(Document text begins)

In lieu of an abstract, here is a brief excerpt of the content:

  • The Big Black Box of Indian CountryThe Bureau of Indian Affairs and the Federal-Indian Relationship
  • Valerie Lambert (bio)

On April 14, 2015, at 5:15 p.m. in a windowless white room, I sighed as I looked across the gray conference table at US Department of Justice (doj) attorney Matt Marinelli. To my right were Deanna Hartley Kelso (Chickasaw Nation) and Lewis Bullock, two attorneys of firms the Chickasaw and Choctaw Nations had retained to litigate a major land-claims case, The Chickasaw Nation and the Choctaw Nation v. The US Department of the Interior. Across from us seated next to Marinelli was Mr. Dondrae Maiden, an attorney from the US Department of the Interior (doi). For more than seven hours that day I had given testimony to doj’s Marinelli and doi’s Maiden in support of the plaintiffs in the case, one of which is the tribe in which I am enrolled, the Choctaw Nation, the other, a tribe in which I also have documented ancestry, the Chickasaw Nation. The deposition involved, among other things, an expert report the tribes had hired me to write. Three months after my deposition, the tribes’ lawyers informed me that a settlement had been reached; the case would not go to trial as scheduled. Secretary of the Interior Sally Jewell publicized the terms of the settlement on October 6, 2015.1 The tribes would receive $186 million—the Chickasaws, $46.5 million, and the Choctaws, $139.5 million. Identifying it as the fifth largest tribal trust settlement in US history, Jewell reported that more than one hundred Indian tribes were in similar settlement negotiations with the federal government.

Probing the histories that informed the sale and attempted sales of large amounts of our tribal homeland and resources, especially timber, after the turn of the twentieth century, doj’s Marinelli posed a number of questions to me during the more than seven-hour deposition. Many of his questions revolved around the nature of the relationship between [End Page 333] the US government and Choctaw Harry J. W. Belvin (1900–1986). I found it difficult to characterize the complex relationship between Belvin and the federal government, as did many Choctaws whom I had interviewed about Belvin. The US president, specifically Harry S. Truman, had appointed Belvin chief of the Choctaw Nation in the mid-twentieth century, a period during which the US government had denied Choctaws our right to select our own chiefs. Belvin served in this position until 1975, five years after our right to select our own leaders was legally restored. As I testified to doj and doi during the deposition, from 1948 through 1970 in his professional capacity as Choctaw chief, presidential appointee Belvin, who sold many of our tribal assets, is best understood as an extension of the US government.

(Document text ends)

Problem A ->
Reproduce the part of the article excerpt that begins at the words "In lieu of an" and stops after the words "Valerie Lambert (bio)", but swap "Bureau of Indian Affairs" for "Office of Indian Affairs".

(Extracted material begins)

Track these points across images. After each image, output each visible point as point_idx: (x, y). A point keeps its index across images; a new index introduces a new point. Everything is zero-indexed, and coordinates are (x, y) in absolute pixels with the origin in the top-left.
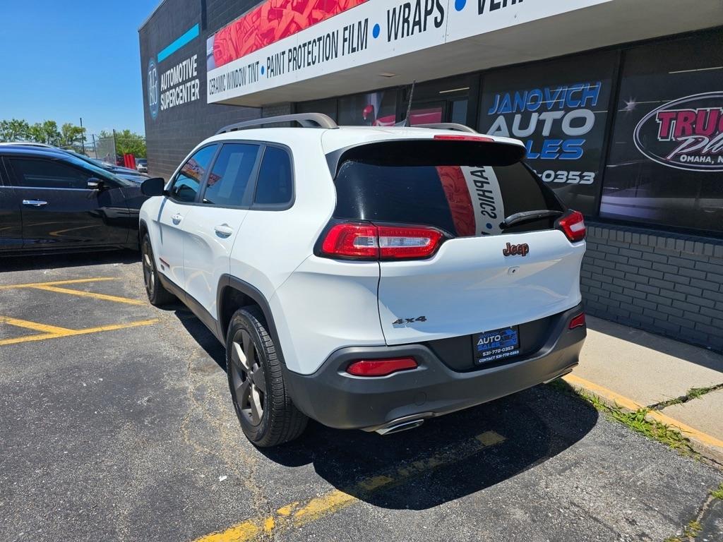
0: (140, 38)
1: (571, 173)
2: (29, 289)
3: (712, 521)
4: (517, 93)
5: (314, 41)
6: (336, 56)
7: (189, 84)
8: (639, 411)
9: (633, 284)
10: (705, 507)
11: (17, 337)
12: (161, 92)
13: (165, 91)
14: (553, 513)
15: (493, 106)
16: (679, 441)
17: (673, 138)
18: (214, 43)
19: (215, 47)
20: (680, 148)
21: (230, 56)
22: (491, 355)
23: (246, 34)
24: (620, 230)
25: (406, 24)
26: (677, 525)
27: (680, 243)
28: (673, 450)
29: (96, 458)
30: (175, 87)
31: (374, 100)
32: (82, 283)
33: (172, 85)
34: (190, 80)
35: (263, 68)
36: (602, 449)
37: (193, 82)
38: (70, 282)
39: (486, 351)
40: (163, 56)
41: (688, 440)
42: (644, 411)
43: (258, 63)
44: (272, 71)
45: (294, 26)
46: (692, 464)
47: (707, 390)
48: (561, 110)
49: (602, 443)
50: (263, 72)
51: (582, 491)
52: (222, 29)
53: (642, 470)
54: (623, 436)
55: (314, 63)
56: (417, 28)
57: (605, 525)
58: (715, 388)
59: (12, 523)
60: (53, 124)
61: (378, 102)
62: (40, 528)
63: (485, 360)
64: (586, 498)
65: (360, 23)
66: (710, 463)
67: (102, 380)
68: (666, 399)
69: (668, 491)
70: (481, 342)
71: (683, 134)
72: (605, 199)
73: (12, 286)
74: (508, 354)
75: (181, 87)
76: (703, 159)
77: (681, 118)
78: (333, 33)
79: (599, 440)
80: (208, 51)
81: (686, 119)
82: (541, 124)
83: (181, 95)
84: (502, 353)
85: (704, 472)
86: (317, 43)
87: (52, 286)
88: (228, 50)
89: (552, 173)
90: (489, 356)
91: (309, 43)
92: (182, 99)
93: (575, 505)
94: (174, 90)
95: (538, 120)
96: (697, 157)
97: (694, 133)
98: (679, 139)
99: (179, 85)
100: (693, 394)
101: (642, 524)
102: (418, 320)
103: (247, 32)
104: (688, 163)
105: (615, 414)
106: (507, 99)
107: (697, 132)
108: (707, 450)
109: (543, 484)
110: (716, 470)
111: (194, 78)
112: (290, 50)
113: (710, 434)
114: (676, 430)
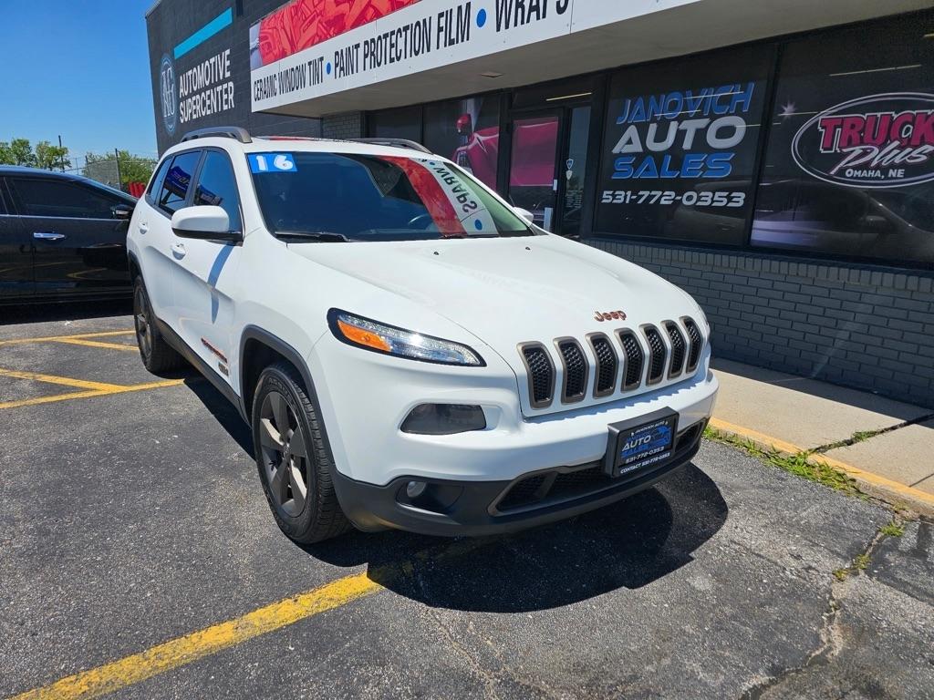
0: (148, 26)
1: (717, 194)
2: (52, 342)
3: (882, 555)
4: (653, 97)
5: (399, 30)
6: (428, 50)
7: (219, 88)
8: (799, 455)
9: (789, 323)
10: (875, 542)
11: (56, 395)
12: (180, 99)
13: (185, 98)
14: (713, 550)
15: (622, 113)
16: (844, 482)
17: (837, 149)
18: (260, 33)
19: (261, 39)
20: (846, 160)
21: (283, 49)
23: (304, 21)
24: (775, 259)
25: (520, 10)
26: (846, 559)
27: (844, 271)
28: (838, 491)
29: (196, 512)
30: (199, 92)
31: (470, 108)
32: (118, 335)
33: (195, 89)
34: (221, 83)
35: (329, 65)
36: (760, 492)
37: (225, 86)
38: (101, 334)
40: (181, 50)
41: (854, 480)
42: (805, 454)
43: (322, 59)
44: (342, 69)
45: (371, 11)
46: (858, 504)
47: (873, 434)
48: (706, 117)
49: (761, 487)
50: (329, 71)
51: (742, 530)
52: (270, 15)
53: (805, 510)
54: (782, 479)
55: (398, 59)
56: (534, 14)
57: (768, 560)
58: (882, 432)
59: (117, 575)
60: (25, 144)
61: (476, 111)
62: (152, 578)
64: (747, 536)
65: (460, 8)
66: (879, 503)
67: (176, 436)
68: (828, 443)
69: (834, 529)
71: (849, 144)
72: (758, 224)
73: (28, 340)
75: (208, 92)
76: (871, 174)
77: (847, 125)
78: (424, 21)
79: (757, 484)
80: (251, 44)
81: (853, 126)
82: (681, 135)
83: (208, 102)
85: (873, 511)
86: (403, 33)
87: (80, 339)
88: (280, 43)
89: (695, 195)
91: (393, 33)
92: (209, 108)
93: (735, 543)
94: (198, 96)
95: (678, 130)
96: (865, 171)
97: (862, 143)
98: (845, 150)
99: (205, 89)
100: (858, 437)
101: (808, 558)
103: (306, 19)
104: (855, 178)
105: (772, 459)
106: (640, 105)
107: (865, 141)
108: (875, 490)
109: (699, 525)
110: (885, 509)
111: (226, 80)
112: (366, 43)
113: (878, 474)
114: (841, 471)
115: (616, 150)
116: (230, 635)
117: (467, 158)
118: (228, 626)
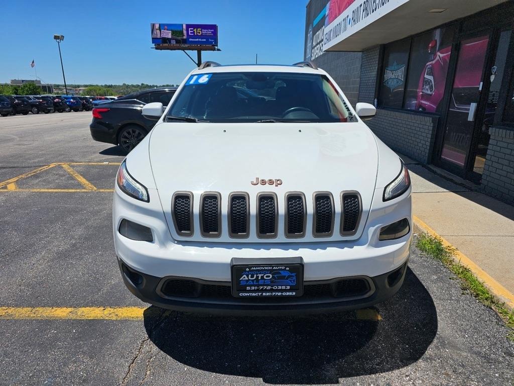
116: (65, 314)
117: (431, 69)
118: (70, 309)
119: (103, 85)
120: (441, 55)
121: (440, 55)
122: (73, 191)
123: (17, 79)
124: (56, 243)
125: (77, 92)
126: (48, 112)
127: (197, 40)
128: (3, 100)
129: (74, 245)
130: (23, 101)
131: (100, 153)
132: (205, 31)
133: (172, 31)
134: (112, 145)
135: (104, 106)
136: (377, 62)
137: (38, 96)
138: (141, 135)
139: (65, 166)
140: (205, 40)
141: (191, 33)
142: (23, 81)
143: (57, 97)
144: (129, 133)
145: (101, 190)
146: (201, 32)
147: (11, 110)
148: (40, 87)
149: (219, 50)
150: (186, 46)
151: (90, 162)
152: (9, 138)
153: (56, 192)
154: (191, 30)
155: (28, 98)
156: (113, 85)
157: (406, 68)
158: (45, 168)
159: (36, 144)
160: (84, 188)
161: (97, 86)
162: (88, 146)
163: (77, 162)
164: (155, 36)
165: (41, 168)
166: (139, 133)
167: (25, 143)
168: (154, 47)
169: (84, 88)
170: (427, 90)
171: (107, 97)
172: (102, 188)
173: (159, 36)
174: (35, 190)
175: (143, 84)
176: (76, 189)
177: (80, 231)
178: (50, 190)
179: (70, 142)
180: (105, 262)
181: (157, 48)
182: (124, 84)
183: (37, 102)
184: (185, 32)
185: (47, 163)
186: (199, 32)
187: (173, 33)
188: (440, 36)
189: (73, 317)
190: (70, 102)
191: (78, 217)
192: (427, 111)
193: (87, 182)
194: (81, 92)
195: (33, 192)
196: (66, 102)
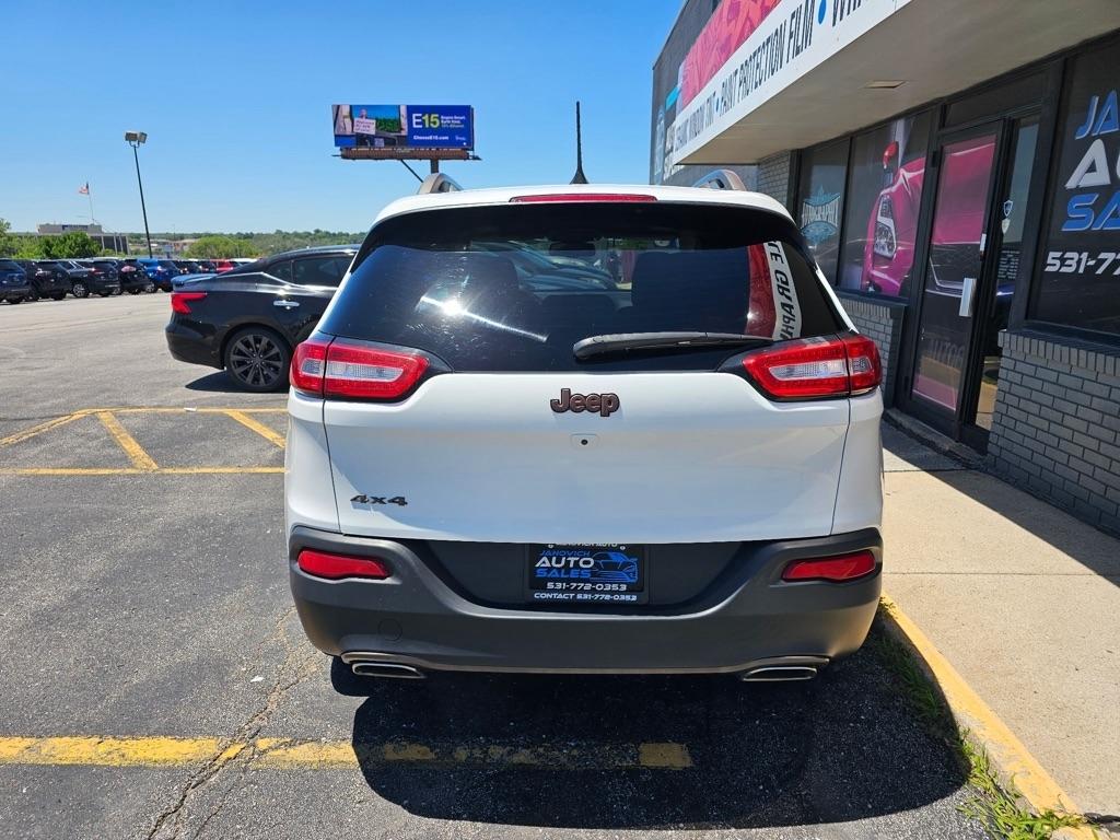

(Extracted material ends)

Problem B ->
Print the lines of the records that begin at the first line and stop after the line that contains "85: (704, 472)", with both ends included and the pictures left out.

Answer section A ->
In lieu of an abstract, here is a brief excerpt of the content:

  • The Big Black Box of Indian CountryThe Office of Indian Affairs and the Federal-Indian Relationship
  • Valerie Lambert (bio)

Answer section B ->
Track these points across images. After each image, output each visible point as point_idx: (x, y). A point keeps its index across images; a new index introduces a new point. Everything is zero-indexed, and coordinates are (x, y) in absolute pixels with the origin in the top-left.
0: (140, 38)
1: (571, 173)
2: (29, 289)
3: (712, 521)
4: (517, 93)
5: (314, 41)
6: (336, 56)
7: (189, 84)
8: (639, 411)
9: (633, 284)
10: (705, 507)
11: (17, 337)
12: (161, 92)
13: (165, 91)
14: (553, 513)
15: (493, 106)
16: (679, 441)
17: (673, 138)
18: (214, 43)
19: (215, 47)
20: (680, 148)
21: (230, 56)
22: (491, 355)
23: (246, 34)
24: (620, 230)
25: (406, 24)
26: (677, 525)
27: (680, 243)
28: (673, 450)
29: (96, 458)
30: (175, 87)
31: (374, 100)
32: (82, 283)
33: (172, 85)
34: (190, 80)
35: (263, 68)
36: (602, 449)
37: (193, 82)
38: (70, 282)
39: (486, 351)
40: (163, 56)
41: (688, 440)
42: (644, 411)
43: (258, 63)
44: (272, 71)
45: (294, 26)
46: (692, 464)
47: (707, 390)
48: (561, 110)
49: (602, 443)
50: (263, 72)
51: (582, 491)
52: (222, 29)
53: (642, 470)
54: (623, 436)
55: (314, 63)
56: (417, 28)
57: (605, 525)
58: (715, 388)
59: (12, 523)
60: (53, 124)
61: (378, 102)
62: (40, 528)
63: (485, 360)
64: (586, 498)
65: (360, 23)
66: (710, 463)
67: (102, 380)
68: (666, 399)
69: (668, 491)
70: (481, 342)
71: (683, 134)
72: (605, 199)
73: (12, 286)
74: (508, 354)
75: (181, 87)
76: (703, 159)
77: (681, 118)
78: (333, 33)
79: (599, 440)
80: (208, 51)
81: (686, 119)
82: (541, 124)
83: (181, 95)
84: (502, 353)
85: (704, 472)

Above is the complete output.